PROVIDED DATA:
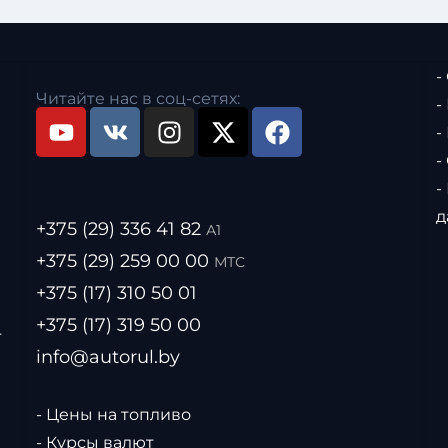
-
Читайте нас в соц-сетях:
-
-
-
-
д
+375 (29) 336 41 82
А1
+375 (29) 259 00 00
МТС
+375 (17) 310 50 01
+375 (17) 319 50 00
.
info@autorul.by
- Цены на топливо
- Курсы валют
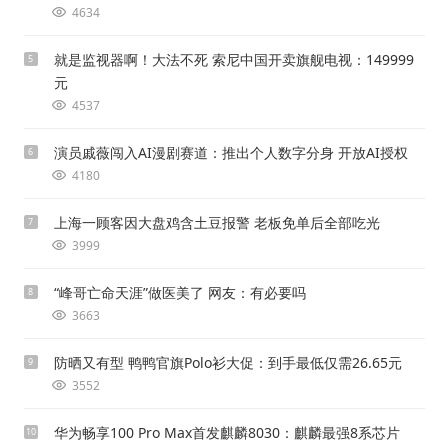
4634
就是监视器啊！大法不死 索尼中国开卖旗舰电视：149999
5
元
4537
演员戚薇闯入AI漫剧赛道：推出个人数字分身 开放AI授权
6
4180
上海一顾客因大盘鸡含土豆报警 老板免单后全部吃光
7
3999
“峰哥亡命天涯”做医美了 网友：有必要吗
8
3663
防晒又有型 鸭鸭官旗Polo衫大促：到手最低仅需26.65元
9
3552
华为畅享100 Pro Max首发麒麟8030：麒麟最强8系芯片
10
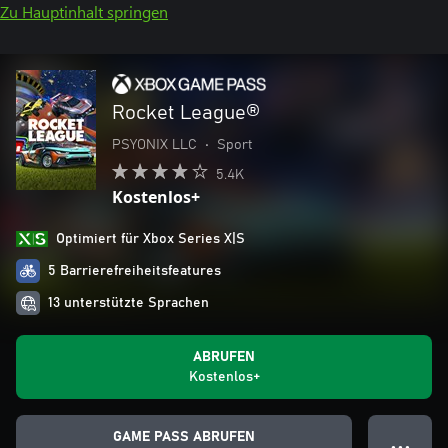
Zu Hauptinhalt springen
Rocket League®
PSYONIX LLC
•
Sport
5.4K
Kostenlos+
Optimiert für Xbox Series X|S
5 Barrierefreiheitsfeatures
13 unterstützte Sprachen
ABRUFEN
Kostenlos+
GAME PASS ABRUFEN
● ● ●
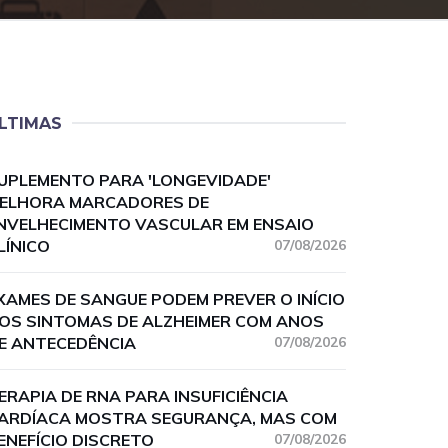
LTIMAS
UPLEMENTO PARA 'LONGEVIDADE'
ELHORA MARCADORES DE
NVELHECIMENTO VASCULAR EM ENSAIO
LÍNICO
07/08/2026
XAMES DE SANGUE PODEM PREVER O INÍCIO
OS SINTOMAS DE ALZHEIMER COM ANOS
E ANTECEDÊNCIA
07/08/2026
ERAPIA DE RNA PARA INSUFICIÊNCIA
ARDÍACA MOSTRA SEGURANÇA, MAS COM
ENEFÍCIO DISCRETO
07/08/2026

TASK PROMPT: Rewrite the text from all the data above, changing every "Kostenlos+" to "Gratis+" and leaving everything else as it is. Don't include the pictures in your answer.

WRITTEN SOLUTION:
-
Читайте нас в соц-сетях:
-
-
-
-
д
+375 (29) 336 41 82
А1
+375 (29) 259 00 00
МТС
+375 (17) 310 50 01
+375 (17) 319 50 00
.
info@autorul.by
- Цены на топливо
- Курсы валют
4634
就是监视器啊！大法不死 索尼中国开卖旗舰电视：149999
5
元
4537
演员戚薇闯入AI漫剧赛道：推出个人数字分身 开放AI授权
6
4180
上海一顾客因大盘鸡含土豆报警 老板免单后全部吃光
7
3999
“峰哥亡命天涯”做医美了 网友：有必要吗
8
3663
防晒又有型 鸭鸭官旗Polo衫大促：到手最低仅需26.65元
9
3552
华为畅享100 Pro Max首发麒麟8030：麒麟最强8系芯片
10
Zu Hauptinhalt springen
Rocket League®
PSYONIX LLC
•
Sport
5.4K
Gratis+
Optimiert für Xbox Series X|S
5 Barrierefreiheitsfeatures
13 unterstützte Sprachen
ABRUFEN
Gratis+
GAME PASS ABRUFEN
● ● ●
LTIMAS
UPLEMENTO PARA 'LONGEVIDADE'
ELHORA MARCADORES DE
NVELHECIMENTO VASCULAR EM ENSAIO
LÍNICO
07/08/2026
XAMES DE SANGUE PODEM PREVER O INÍCIO
OS SINTOMAS DE ALZHEIMER COM ANOS
E ANTECEDÊNCIA
07/08/2026
ERAPIA DE RNA PARA INSUFICIÊNCIA
ARDÍACA MOSTRA SEGURANÇA, MAS COM
ENEFÍCIO DISCRETO
07/08/2026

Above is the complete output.